* WRITTEN EXERCISE
Rewrite the lines from the one containing "scientific name: Columnea minor" up to and including the one containing "state / province: Carchi", swapping "country" for "nation" and keeping everything else the same.

* DATA FOR THIS TASK
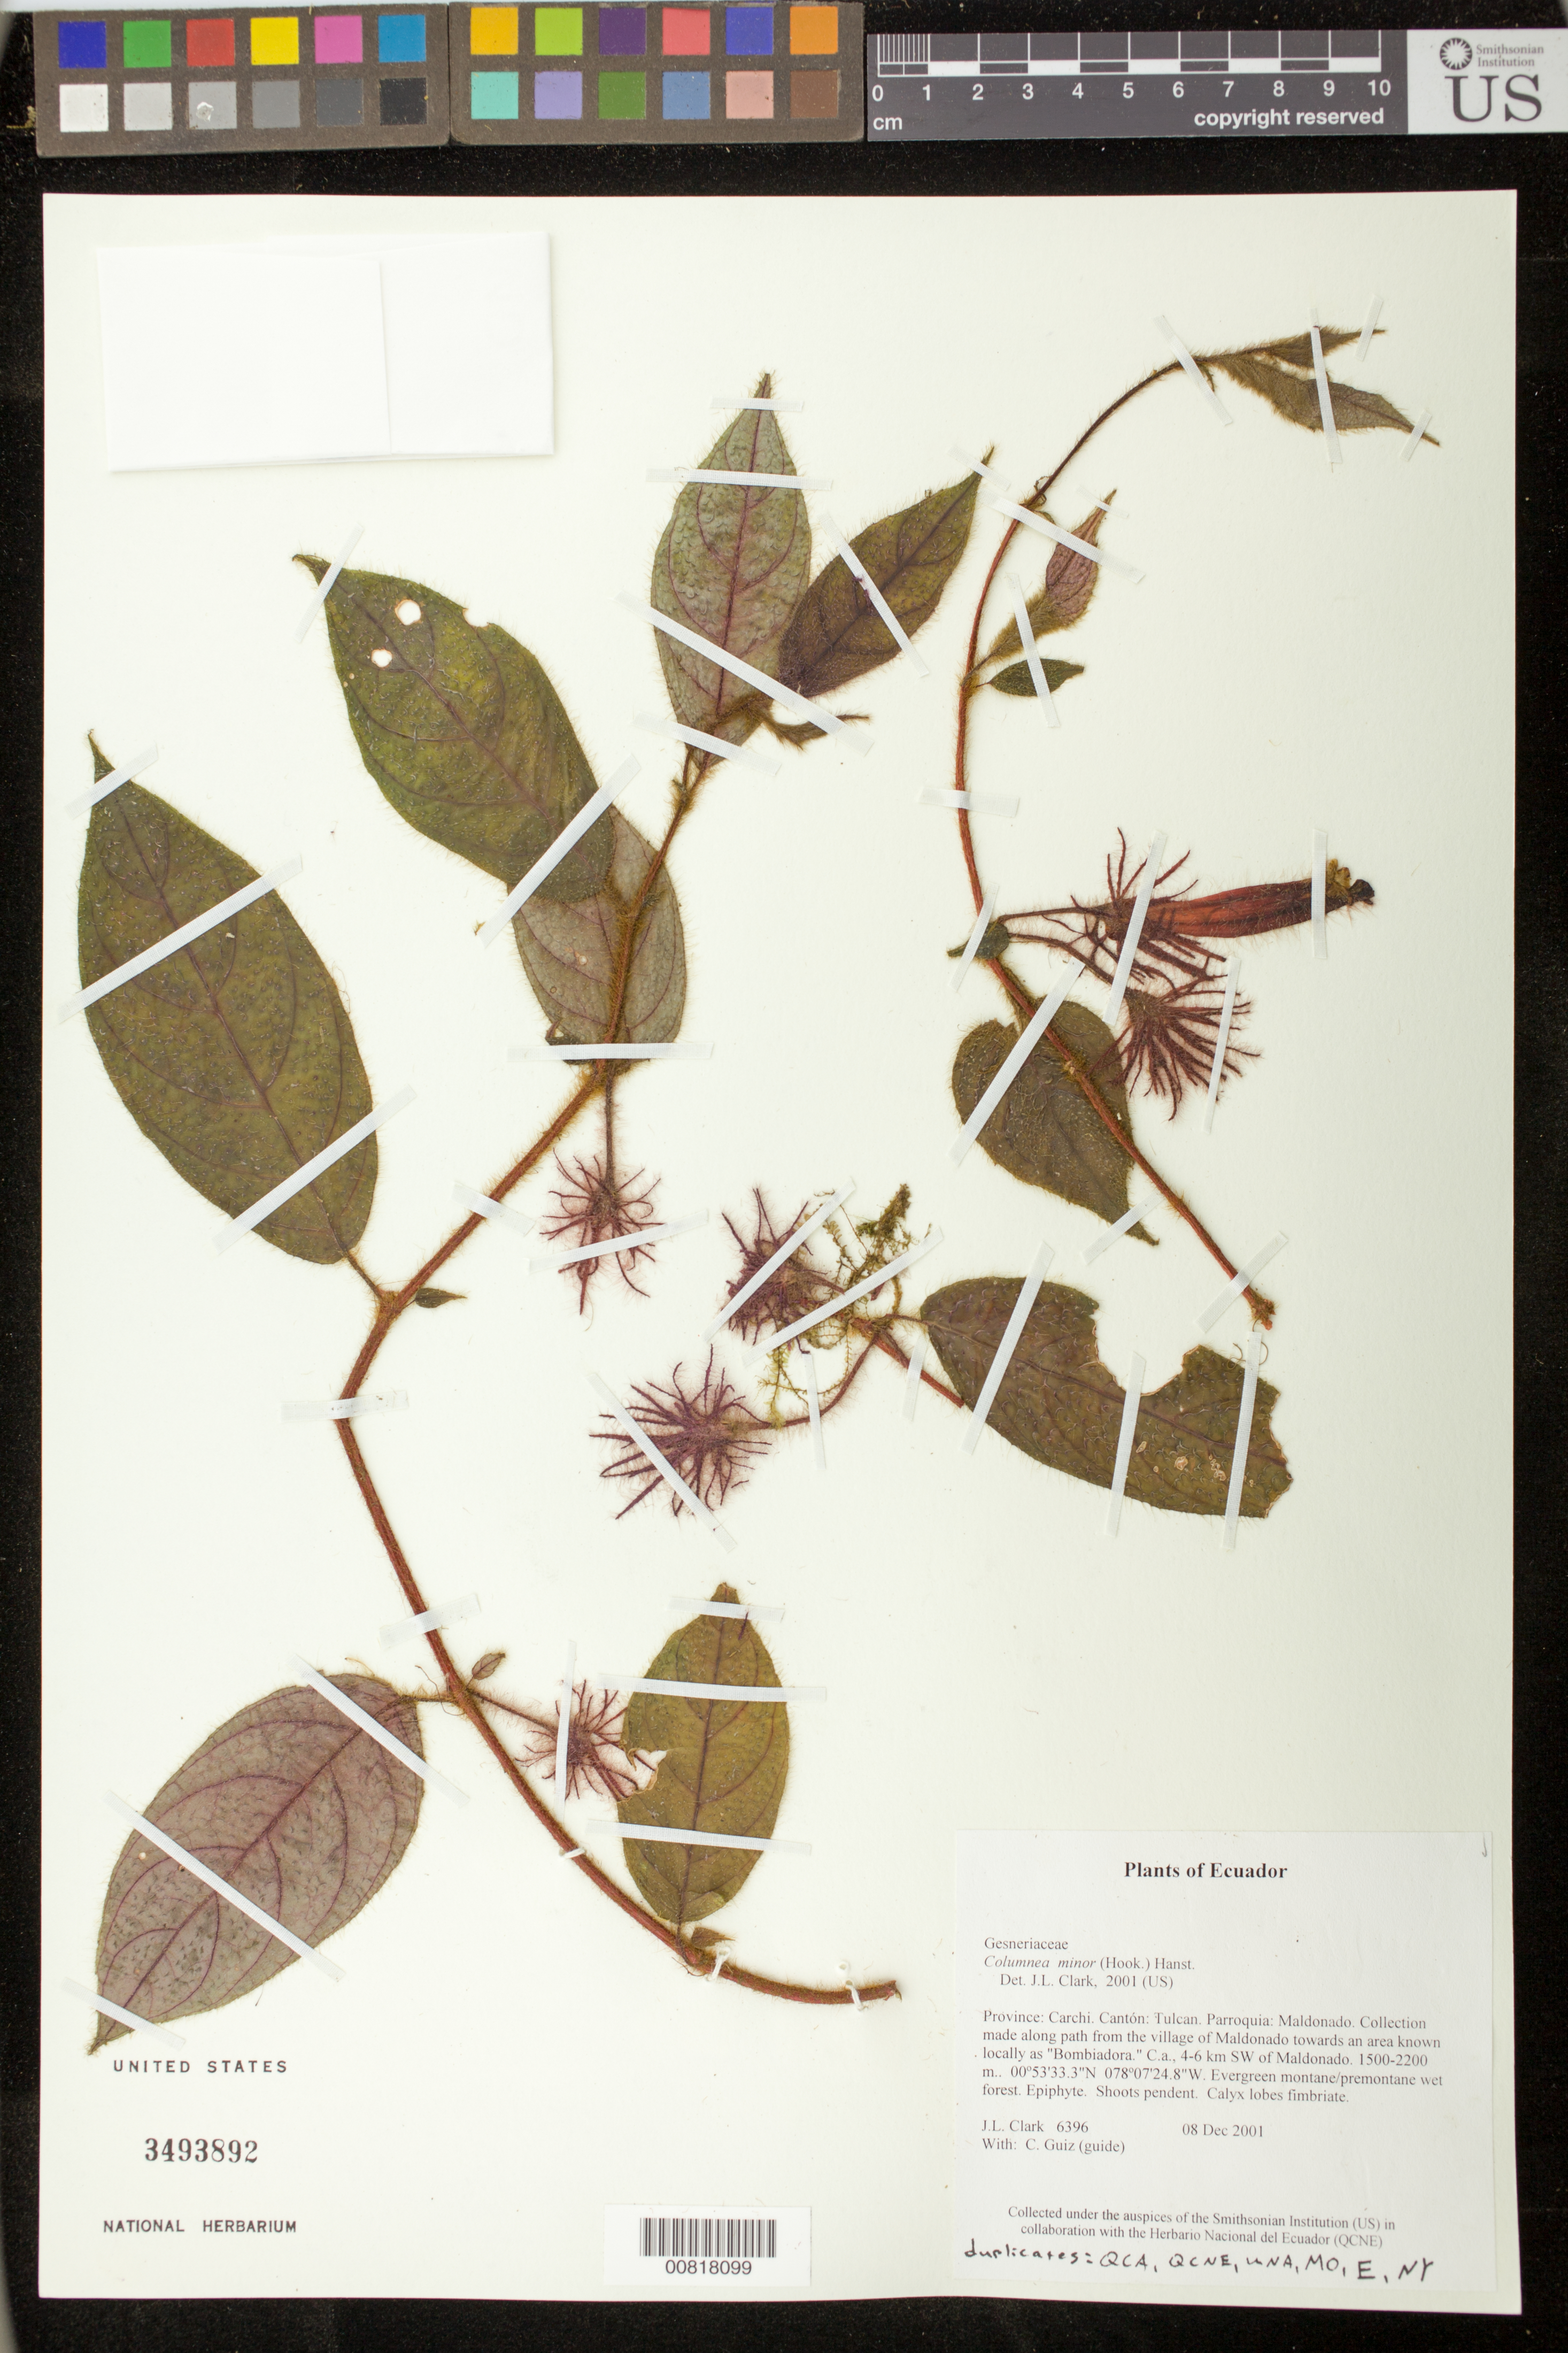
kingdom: Plantae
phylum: Tracheophyta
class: Magnoliopsida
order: Lamiales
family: Gesneriaceae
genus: Columnea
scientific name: Columnea minor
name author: (Hook.) Hanst.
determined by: Clark, J. L., (SEL), The Marie Selby Botanical Garden (UNITED STATES)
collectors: J. L. Clark & C. Guiz (guide)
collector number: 6396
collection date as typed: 08 Dec 2001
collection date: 2001-12-08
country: Ecuador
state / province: Carchi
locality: Tulcan. Parroquia: Maldonado. Collection made along path from the village of Maldonado towards an area known locally as "Bombiadora." C.a., 4-6 km SW of Maldonado.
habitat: Evergreen montane/premontane wet forest.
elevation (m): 1500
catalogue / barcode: US 3493892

* SOLUTION TO THE PROBLEM
scientific name: Columnea minor
name author: (Hook.) Hanst.
determined by: Clark, J. L., (SEL), The Marie Selby Botanical Garden (UNITED STATES)
collectors: J. L. Clark & C. Guiz (guide)
collector number: 6396
collection date as typed: 08 Dec 2001
collection date: 2001-12-08
nation: Ecuador
state / province: Carchi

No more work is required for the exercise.